> _SUPPLIED PASSAGE_:
BEGIN

Face to Face with Facebook

I find Facebook unsatisfying. That's probably due to my age. I am more than 4 times the age of that Social Network's youngest users and 2 and 3 times older than those in the fastest growing demographic. That puts me in a very different place in life from those who are caught up in today's breakneck pace of living. I fully understand that there is no time for more than a quick stop to see what their friends have posted. I'm disappointed to hear that Social Networking is replacing e-mail, the last vestige of traditional letter writing. Remember pen pals? Then there was "taperespondence." First we did it with little 3 inch reels, then cassettes came along. Talking letters. What fun that was. Things are moving too fast for this old man.

Monday, October 05, 2009

A Face In The Crowd

Thanks to Turner Classics, I have finally seen A Face in the Crowd.
There's a powerful personal and emotional impact in it for broadcasters who were in the business in the '50s. It was a lot like that. I need to sort out my memories before I can say more. Stay tuned.

Sunday, October 04, 2009

Melody Malady

I saw my shrink today. She is an unlikely but fascinating combination of Mother Angelica,beloved foundress of the Eternal Word Televion Network and Dr. Ruth Westheimer. (Foundress? Is that what you call a female founder these days?)
Anyway, this shrink lady's cat, Henry, sleeps on her desk. Therapy consists of asking, "How do you feel about that" to whatever I say and asking Henry what he thinks about it. She says I not only have Associative Thinking Disorder in which everything reminds me of something else, but there is a new aberration on the books that fits me perfectly. It's Melody Malady. I get obsessed with certain songs until they make me crazy.

Comcast Ain't All Bad


The Comcast digital box is a nice warm place for Amy the evil queen to snooze.
The Comcast people have taken their lumps. Literally. One of their offices got trashed and smashed by a hammer wielding old lady who was not happy with their service or lack thereof. Maybe that's why their commercials now tell us how much they love and value their customers.
I am now prepared to heap richest blessings upon Comcast and Ted Turner for his Classic Movie Channel. I can catch up with the great old films that I never saw or forgot if I did.

Saturday, October 03, 2009

Toselli Trauma

He did it again. Harry jabbed my ATD (Associative Thinking Disorder) button by reminding me that The Golbergs radio theme music was Toselli's Serenade. All kinds of references and reminders of that haunting melody are coming at me with such force that I am obsessed, possessed and distressed. I'm way off the deep end, on the verge of getting all weepy. All due to the main claim to fame of the hot blooded Italian pianist and composer, Enrico Toselli. Get out of my head, Signore Toselli.

Rod Serling: Big in Binghampton

Too bad I did not pay more attention to The Twilight Zone 50 years ago. On its golden anniversary, Rod Serling's creation is hailed as one of the greatest things to happen to TV. School kids in Serling's home town, Binghampton, New York, have a course about the show and what it teaches about morality. J. J. Abrams, creator of Fringe and Lost, says Serling's show had a major impact on him. He made up excuses to stay home from school so he could watch it.

END

> _DATA_:

BEGIN

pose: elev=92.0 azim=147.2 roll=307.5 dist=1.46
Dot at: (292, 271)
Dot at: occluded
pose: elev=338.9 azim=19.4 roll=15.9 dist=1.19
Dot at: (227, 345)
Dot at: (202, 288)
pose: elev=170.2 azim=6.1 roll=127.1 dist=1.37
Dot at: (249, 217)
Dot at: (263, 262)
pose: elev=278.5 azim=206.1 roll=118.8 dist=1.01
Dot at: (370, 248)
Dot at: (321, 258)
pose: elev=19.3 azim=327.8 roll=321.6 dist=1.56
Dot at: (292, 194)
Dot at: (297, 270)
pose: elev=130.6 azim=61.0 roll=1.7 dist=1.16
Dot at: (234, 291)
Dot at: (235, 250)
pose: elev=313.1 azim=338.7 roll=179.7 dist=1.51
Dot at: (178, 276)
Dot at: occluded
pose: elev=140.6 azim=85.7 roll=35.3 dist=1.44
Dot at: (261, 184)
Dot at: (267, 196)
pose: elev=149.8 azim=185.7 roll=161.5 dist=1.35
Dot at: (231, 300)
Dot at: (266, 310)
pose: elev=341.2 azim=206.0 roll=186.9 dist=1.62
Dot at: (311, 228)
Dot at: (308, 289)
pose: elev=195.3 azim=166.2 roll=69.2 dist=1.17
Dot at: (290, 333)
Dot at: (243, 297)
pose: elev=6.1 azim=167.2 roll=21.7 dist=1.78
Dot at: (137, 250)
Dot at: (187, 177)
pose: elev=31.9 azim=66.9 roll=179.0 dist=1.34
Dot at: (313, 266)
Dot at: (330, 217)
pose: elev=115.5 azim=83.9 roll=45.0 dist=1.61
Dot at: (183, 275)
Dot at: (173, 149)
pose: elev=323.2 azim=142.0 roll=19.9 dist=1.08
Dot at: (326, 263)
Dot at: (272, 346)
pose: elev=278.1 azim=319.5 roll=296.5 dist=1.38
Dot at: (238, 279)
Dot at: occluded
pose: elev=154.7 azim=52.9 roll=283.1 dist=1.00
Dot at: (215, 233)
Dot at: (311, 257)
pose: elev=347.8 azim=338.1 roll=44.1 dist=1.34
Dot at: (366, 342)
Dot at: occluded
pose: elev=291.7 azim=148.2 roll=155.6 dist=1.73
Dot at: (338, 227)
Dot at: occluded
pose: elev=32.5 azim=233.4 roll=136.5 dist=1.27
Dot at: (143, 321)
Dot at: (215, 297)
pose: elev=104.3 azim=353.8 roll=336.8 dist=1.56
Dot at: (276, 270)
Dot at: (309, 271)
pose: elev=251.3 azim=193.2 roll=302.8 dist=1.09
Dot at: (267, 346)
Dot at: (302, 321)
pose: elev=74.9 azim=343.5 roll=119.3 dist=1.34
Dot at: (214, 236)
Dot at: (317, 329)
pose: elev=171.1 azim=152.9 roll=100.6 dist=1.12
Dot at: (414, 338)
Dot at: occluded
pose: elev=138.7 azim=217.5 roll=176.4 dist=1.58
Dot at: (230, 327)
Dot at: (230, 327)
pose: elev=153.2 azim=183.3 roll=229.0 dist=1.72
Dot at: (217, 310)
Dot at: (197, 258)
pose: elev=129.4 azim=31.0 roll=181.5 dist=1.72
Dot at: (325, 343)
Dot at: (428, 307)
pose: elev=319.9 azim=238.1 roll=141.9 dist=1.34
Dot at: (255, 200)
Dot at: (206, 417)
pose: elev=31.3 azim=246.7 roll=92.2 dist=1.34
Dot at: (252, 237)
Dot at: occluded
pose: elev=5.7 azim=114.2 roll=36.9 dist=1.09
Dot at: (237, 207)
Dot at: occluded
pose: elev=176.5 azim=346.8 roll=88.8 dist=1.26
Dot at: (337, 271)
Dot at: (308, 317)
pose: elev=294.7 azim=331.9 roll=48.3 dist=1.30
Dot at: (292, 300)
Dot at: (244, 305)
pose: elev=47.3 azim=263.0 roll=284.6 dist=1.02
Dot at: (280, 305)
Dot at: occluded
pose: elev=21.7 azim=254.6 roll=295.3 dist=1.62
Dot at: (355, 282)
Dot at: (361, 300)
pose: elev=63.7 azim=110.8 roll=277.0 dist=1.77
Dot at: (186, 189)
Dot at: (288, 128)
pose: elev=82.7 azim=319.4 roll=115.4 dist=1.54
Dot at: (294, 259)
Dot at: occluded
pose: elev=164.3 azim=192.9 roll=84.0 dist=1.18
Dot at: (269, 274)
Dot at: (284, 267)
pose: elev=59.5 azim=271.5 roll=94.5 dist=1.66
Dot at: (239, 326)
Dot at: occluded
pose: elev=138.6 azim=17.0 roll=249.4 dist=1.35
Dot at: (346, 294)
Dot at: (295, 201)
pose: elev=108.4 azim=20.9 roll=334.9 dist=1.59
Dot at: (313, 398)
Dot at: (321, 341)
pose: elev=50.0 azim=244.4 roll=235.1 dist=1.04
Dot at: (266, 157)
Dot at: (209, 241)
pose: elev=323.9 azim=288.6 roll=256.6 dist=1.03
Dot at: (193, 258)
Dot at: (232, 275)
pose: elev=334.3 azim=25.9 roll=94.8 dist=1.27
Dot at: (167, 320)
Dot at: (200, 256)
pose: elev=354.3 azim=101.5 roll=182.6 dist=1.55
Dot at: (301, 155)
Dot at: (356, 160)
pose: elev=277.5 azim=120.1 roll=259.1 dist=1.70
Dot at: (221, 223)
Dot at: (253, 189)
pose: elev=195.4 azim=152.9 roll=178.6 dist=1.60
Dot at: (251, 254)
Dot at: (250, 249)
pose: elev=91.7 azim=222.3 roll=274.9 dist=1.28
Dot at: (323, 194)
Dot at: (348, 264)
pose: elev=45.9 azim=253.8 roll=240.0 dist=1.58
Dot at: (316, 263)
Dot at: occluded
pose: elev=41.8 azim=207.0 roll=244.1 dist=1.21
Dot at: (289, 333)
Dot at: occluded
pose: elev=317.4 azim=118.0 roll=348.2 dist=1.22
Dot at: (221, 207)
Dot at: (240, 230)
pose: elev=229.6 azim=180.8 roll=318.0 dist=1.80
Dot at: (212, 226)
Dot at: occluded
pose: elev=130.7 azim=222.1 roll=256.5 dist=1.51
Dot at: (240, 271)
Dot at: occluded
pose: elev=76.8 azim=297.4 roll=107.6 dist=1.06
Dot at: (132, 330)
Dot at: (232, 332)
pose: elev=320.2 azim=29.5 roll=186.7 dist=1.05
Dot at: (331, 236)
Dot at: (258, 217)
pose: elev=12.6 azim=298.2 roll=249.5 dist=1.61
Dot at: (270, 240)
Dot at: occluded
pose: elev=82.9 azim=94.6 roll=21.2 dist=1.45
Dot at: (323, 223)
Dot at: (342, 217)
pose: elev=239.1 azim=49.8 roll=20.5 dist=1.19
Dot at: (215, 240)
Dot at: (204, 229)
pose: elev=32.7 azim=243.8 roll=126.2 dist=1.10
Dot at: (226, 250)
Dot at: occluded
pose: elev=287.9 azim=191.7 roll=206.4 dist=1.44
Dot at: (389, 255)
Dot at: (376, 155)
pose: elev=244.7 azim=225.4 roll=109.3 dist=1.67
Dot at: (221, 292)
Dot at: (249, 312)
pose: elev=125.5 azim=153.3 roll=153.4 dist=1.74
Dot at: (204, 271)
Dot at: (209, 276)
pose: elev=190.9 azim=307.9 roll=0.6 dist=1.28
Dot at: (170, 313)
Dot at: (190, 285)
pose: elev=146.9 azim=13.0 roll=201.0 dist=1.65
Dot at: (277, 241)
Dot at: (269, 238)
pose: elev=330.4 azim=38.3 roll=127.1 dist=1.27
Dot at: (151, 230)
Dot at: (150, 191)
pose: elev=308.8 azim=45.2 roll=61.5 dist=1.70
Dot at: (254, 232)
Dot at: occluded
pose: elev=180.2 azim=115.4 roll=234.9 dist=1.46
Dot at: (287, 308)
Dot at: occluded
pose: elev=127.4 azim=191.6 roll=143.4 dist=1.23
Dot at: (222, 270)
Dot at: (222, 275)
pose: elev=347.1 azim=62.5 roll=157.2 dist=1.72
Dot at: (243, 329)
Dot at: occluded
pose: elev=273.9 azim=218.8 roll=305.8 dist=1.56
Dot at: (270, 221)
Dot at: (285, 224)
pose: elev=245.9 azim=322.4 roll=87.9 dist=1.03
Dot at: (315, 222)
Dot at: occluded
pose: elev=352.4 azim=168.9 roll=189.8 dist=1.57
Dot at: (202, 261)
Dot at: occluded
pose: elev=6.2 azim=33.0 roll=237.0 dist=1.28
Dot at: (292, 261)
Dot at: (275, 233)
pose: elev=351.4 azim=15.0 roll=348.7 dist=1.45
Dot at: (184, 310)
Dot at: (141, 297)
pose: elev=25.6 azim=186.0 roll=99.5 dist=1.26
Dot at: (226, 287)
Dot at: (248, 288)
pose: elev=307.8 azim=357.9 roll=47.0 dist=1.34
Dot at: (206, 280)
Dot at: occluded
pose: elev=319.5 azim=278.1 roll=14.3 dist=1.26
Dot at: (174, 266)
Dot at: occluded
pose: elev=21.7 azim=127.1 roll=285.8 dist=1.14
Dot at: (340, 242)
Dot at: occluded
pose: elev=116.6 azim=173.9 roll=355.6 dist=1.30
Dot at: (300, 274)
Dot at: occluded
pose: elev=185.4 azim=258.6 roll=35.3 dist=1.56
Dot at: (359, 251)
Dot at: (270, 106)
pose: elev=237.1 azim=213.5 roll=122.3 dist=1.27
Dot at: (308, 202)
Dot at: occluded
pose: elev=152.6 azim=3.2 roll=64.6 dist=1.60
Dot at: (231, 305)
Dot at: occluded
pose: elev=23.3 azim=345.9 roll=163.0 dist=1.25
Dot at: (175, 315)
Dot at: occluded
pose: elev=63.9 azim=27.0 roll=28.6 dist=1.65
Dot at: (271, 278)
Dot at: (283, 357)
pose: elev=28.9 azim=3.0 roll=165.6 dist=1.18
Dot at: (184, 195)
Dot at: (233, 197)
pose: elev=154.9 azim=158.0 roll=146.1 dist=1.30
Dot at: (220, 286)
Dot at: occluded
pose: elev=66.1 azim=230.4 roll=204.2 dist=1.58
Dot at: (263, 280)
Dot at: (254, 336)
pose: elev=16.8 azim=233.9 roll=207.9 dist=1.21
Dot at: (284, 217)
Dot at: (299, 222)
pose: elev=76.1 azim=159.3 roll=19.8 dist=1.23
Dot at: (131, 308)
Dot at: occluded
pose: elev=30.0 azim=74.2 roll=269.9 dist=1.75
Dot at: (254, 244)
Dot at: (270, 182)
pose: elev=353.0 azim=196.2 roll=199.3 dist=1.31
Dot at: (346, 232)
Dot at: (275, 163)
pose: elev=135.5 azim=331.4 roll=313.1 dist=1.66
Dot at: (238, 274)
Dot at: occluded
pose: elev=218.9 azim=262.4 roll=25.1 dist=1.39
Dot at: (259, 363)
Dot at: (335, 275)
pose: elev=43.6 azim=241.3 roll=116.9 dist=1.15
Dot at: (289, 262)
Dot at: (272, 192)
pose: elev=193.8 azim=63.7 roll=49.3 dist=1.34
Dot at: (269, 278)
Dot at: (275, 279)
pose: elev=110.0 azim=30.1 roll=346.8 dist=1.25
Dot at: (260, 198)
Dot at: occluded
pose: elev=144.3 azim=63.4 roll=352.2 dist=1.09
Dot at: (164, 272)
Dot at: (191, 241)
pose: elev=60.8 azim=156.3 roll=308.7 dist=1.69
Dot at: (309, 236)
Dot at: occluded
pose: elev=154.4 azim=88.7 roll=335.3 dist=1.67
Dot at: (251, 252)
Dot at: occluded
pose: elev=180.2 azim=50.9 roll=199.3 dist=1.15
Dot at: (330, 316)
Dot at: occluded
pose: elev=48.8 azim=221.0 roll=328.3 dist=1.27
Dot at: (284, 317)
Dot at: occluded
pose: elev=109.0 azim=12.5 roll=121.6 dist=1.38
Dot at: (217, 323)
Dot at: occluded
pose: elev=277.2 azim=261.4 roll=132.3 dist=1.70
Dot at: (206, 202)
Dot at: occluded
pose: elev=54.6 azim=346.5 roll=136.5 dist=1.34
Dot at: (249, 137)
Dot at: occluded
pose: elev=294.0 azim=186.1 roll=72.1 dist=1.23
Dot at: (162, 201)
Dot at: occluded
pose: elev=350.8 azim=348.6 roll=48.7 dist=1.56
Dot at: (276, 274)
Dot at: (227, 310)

END

> _TASK INSTRUCTIONS_:
Could you update the blog text by giving everything from "I saw my shrink" down to "queen to snooze." again, with "shrink" replaced by "therapist"?

> _SOLUTION TO THIS TASK_:
I saw my therapist today. She is an unlikely but fascinating combination of Mother Angelica,beloved foundress of the Eternal Word Televion Network and Dr. Ruth Westheimer. (Foundress? Is that what you call a female founder these days?)
Anyway, this therapist lady's cat, Henry, sleeps on her desk. Therapy consists of asking, "How do you feel about that" to whatever I say and asking Henry what he thinks about it. She says I not only have Associative Thinking Disorder in which everything reminds me of something else, but there is a new aberration on the books that fits me perfectly. It's Melody Malady. I get obsessed with certain songs until they make me crazy.

Comcast Ain't All Bad


The Comcast digital box is a nice warm place for Amy the evil queen to snooze.